- Your instructions: Return all the entries exactly, keeping pictures out.

--- START ---

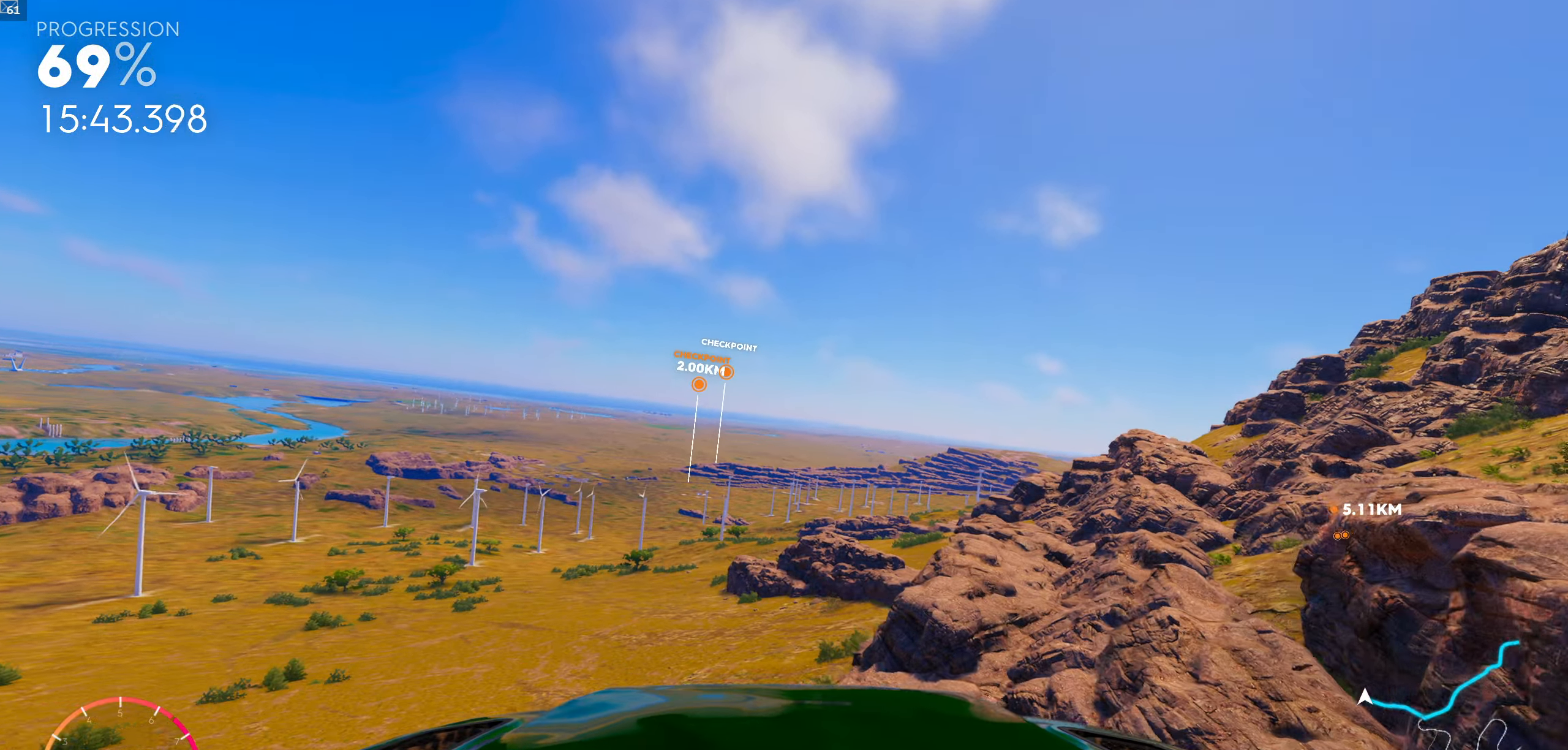
{"buttons": [], "left_stick": "left", "right_stick": "center", "events": [[50, "left_stick", "left"], [417, "R1", "up"]]}
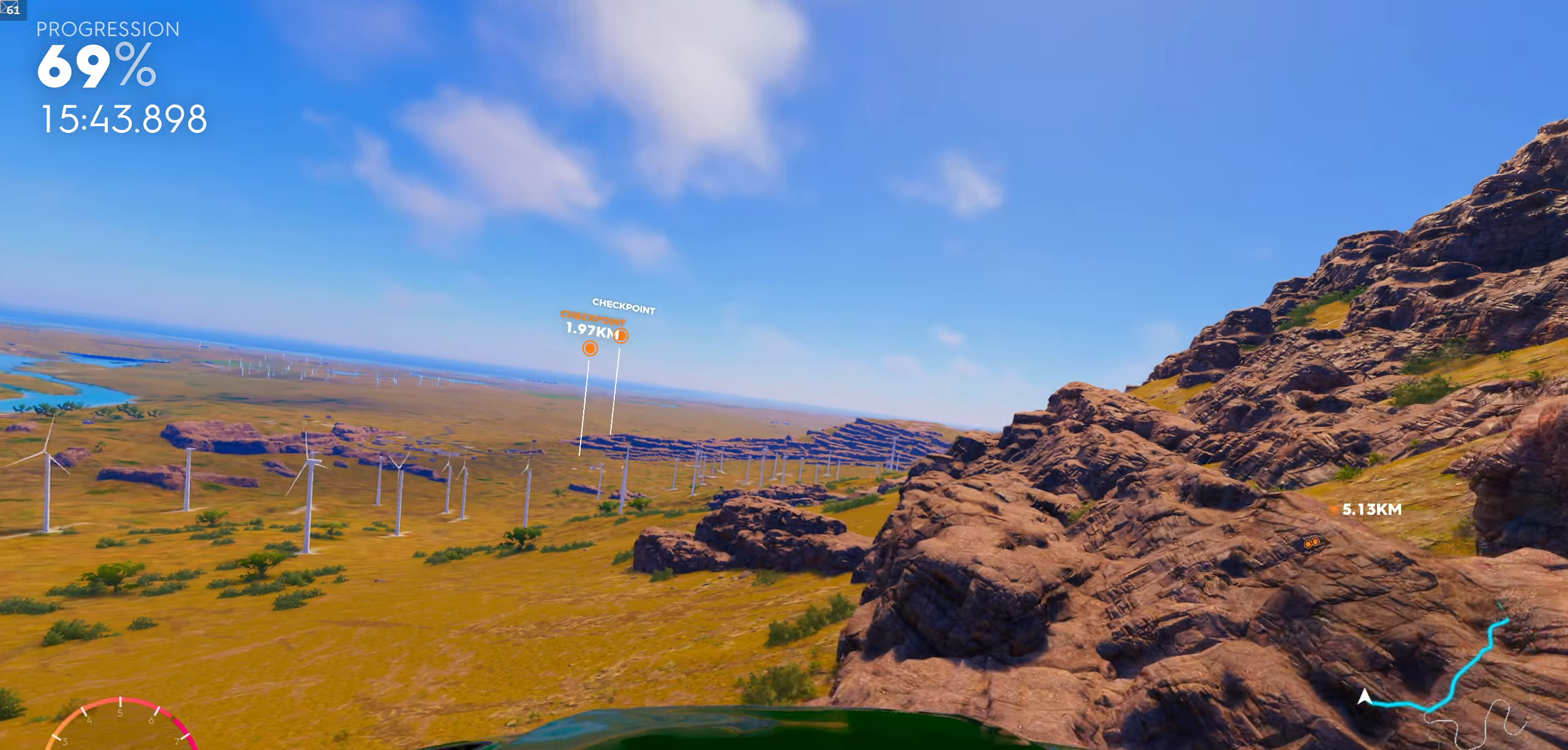
{"buttons": [], "left_stick": "left", "right_stick": "center", "events": []}
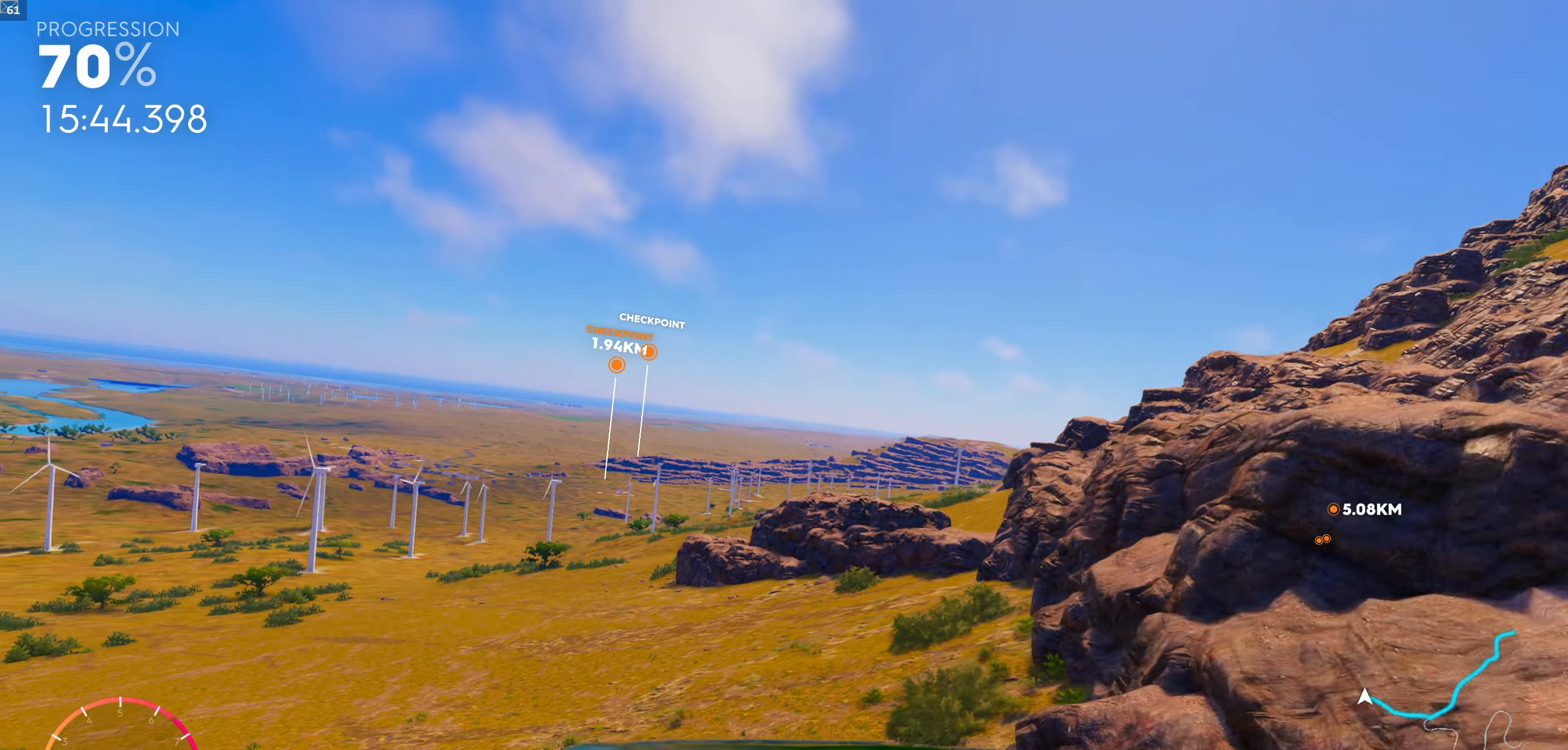
{"buttons": [], "left_stick": "center", "right_stick": "center", "events": [[234, "left_stick", "center"]]}
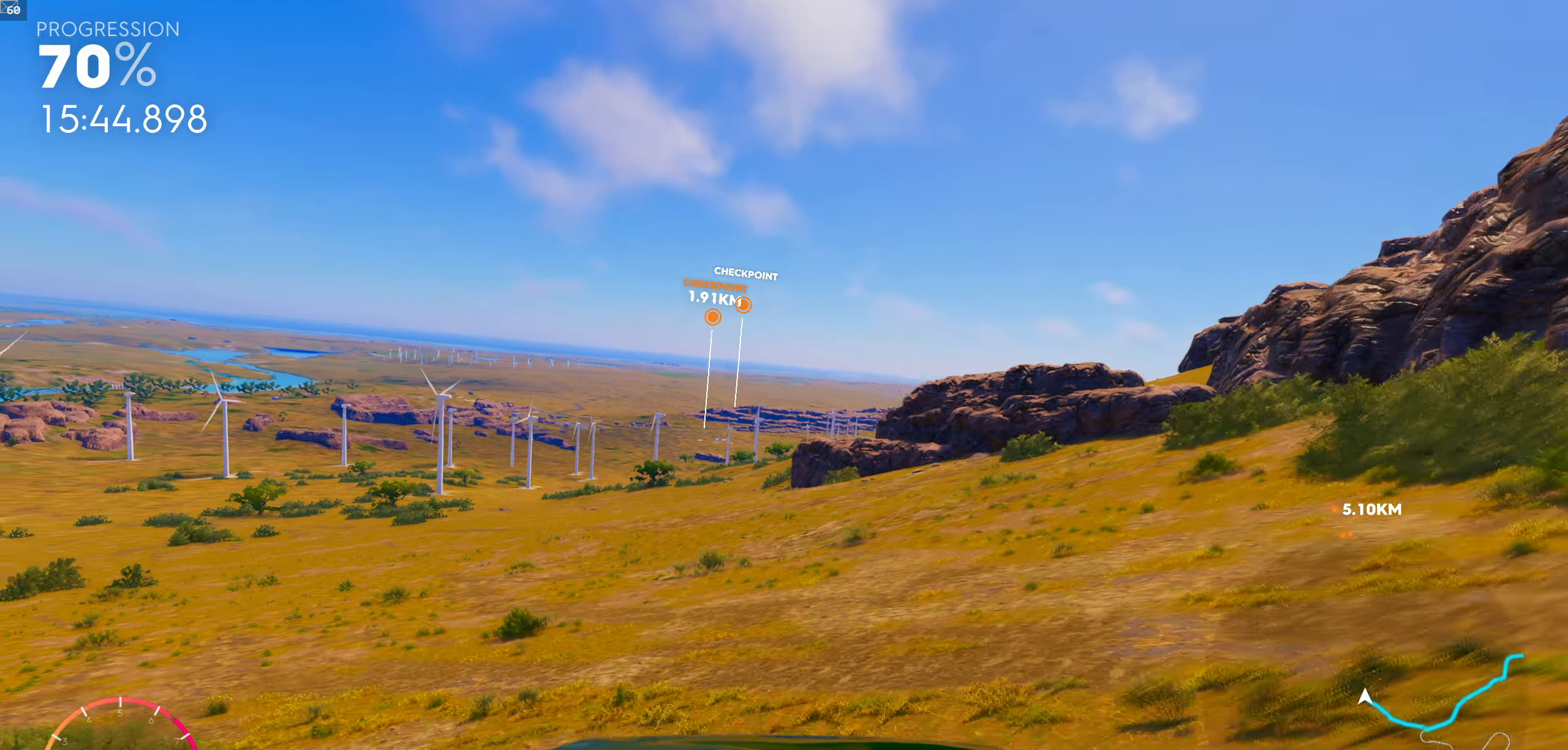
{"buttons": [], "left_stick": "center", "right_stick": "center", "events": [[117, "left_stick", "right"], [200, "left_stick", "center"]]}
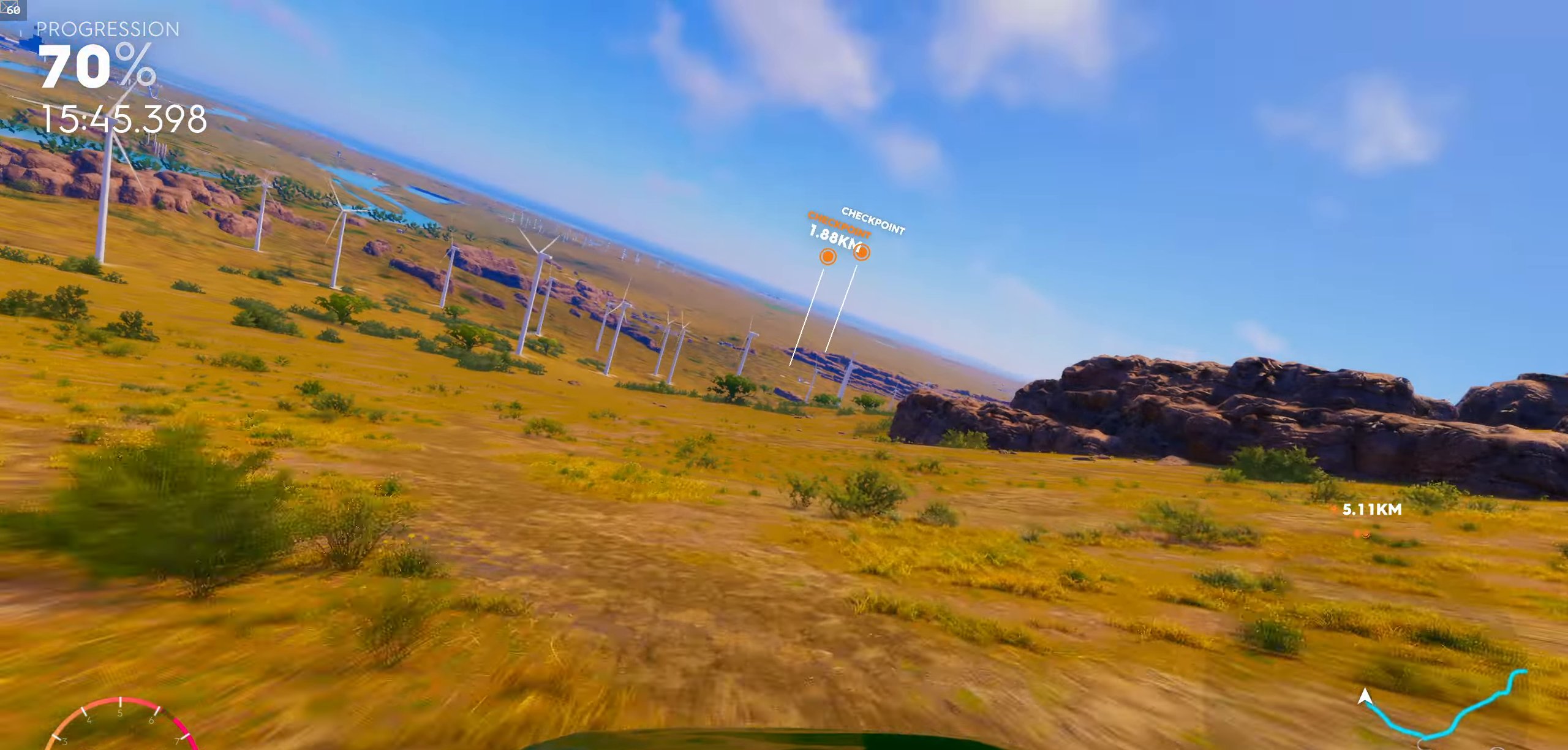
{"buttons": [], "left_stick": "center", "right_stick": "center", "events": []}
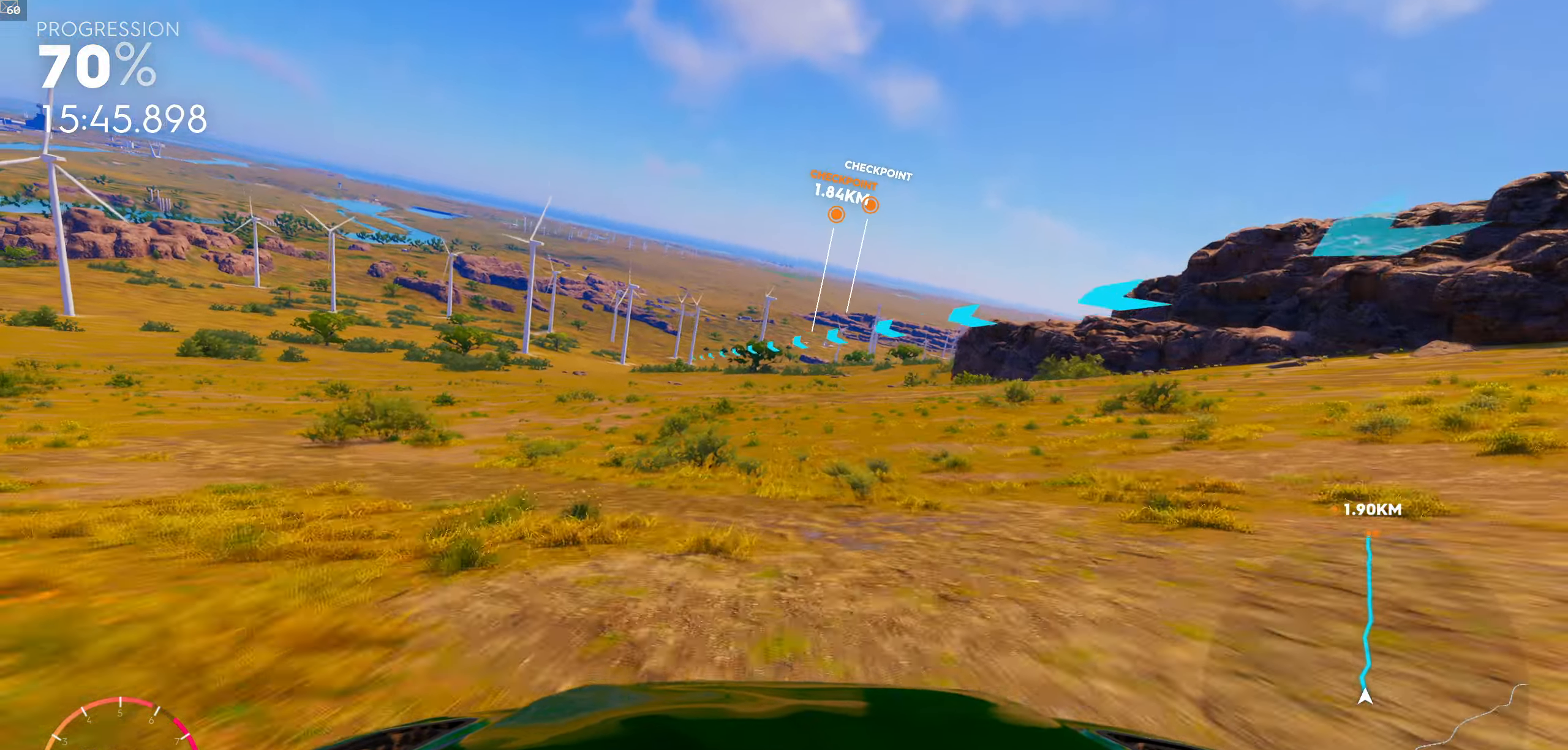
{"buttons": [], "left_stick": "center", "right_stick": "center", "events": [[167, "left_stick", "right"], [250, "left_stick", "center"]]}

--- END ---

- Written response:
{"buttons": [], "left_stick": "left", "right_stick": "center", "events": [[50, "left_stick", "left"], [417, "R1", "up"]]}
{"buttons": [], "left_stick": "left", "right_stick": "center", "events": []}
{"buttons": [], "left_stick": "center", "right_stick": "center", "events": [[234, "left_stick", "center"]]}
{"buttons": [], "left_stick": "center", "right_stick": "center", "events": [[117, "left_stick", "right"], [200, "left_stick", "center"]]}
{"buttons": [], "left_stick": "center", "right_stick": "center", "events": []}
{"buttons": [], "left_stick": "center", "right_stick": "center", "events": [[167, "left_stick", "right"], [250, "left_stick", "center"]]}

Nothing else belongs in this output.